Le président sortant, le socialiste Károlos Papoúlias, âgé de 85 ans, ne peut concourir à cette élection présidentielle : élu une première fois au mois de février 2005, puis réélu cinq ans plus tard, il arrive au terme de son second quinquennat, à l'issue duquel la Constitution lui défend de briguer un troisième mandat. Par conséquent, ce scrutin doit avoir pour issue l'élection de son successeur.
Le candidat présenté par la coalition gouvernementale est Stávros Dímas, un juriste et avocat âgé de 73 ans doté d'une longue carrière ministérielle et ayant représenté la Grèce au sein de la Commission européenne entre 2004 et 2010. Appartenant à la Nouvelle Démocratie, sa candidature est néanmoins soutenue, par ailleurs, par le PASOK.
Les autres partis représentés au Parlement ont décidé de ne pas lui opposer de concurrent, ce qui ne garantit pas à Dímas d'être élu, néanmoins.

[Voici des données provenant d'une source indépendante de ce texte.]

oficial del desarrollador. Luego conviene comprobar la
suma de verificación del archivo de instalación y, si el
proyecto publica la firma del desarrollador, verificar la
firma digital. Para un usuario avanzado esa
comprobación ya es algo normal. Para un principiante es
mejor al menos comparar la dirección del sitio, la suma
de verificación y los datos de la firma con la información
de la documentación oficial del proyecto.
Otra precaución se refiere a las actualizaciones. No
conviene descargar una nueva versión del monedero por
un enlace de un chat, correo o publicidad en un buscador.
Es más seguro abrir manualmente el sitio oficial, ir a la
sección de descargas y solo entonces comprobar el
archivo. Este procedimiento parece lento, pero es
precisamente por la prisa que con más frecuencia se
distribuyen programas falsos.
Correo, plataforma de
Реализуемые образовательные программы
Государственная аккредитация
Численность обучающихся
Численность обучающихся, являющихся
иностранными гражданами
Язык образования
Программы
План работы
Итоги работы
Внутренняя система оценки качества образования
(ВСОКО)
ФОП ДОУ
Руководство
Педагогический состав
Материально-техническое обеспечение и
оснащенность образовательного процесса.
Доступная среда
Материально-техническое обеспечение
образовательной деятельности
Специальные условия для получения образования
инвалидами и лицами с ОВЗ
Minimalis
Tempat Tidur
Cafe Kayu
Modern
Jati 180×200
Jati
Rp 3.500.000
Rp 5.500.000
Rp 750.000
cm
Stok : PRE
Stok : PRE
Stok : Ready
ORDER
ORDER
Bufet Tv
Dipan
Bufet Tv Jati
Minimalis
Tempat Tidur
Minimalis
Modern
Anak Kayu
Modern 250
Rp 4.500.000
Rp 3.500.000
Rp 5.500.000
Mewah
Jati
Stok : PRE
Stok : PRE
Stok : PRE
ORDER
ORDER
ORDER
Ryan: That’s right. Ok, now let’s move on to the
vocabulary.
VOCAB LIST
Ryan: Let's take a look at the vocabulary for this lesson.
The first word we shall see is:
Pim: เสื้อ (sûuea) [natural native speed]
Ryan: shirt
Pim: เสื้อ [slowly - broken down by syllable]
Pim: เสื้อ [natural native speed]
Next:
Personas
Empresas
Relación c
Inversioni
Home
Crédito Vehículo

La coalition gouvernementale composée des conservateurs de Nouvelle Démocratie et des socialistes du PASOK dispose de 155 sièges. Il lui « manque » donc 45 voix pour que son candidat soit élu au 1er ou 2e tour, et 25 voix lors du 3e tour.
Les seules réserves de voix disponibles sont les 9 élus de la Gauche démocrate, qui faisait auparavant partie de la coalition gouvernementale, et les 25 députés Non-inscrits, dont 17 forment le groupe technique des Députés républicains indépendants (en) (ADV). Ces députés n'adoptent pas de position commune.
Le principal parti d'opposition, la SYRIZA, qui veut abolir la dette de la Grèce et les politiques d’austérité, dispose de 71 sièges qui ne soutiendront pas le candidat du gouvernement. SYRIZA arrive en tête de tous les sondages en cas de législatives anticipées. Fort de ses résultats des élections européennes, Aléxis Tsípras, qui avait récolté 26,5 % des suffrages, avait alors affirmé que le gouvernement n'avait désormais aucune légitimité.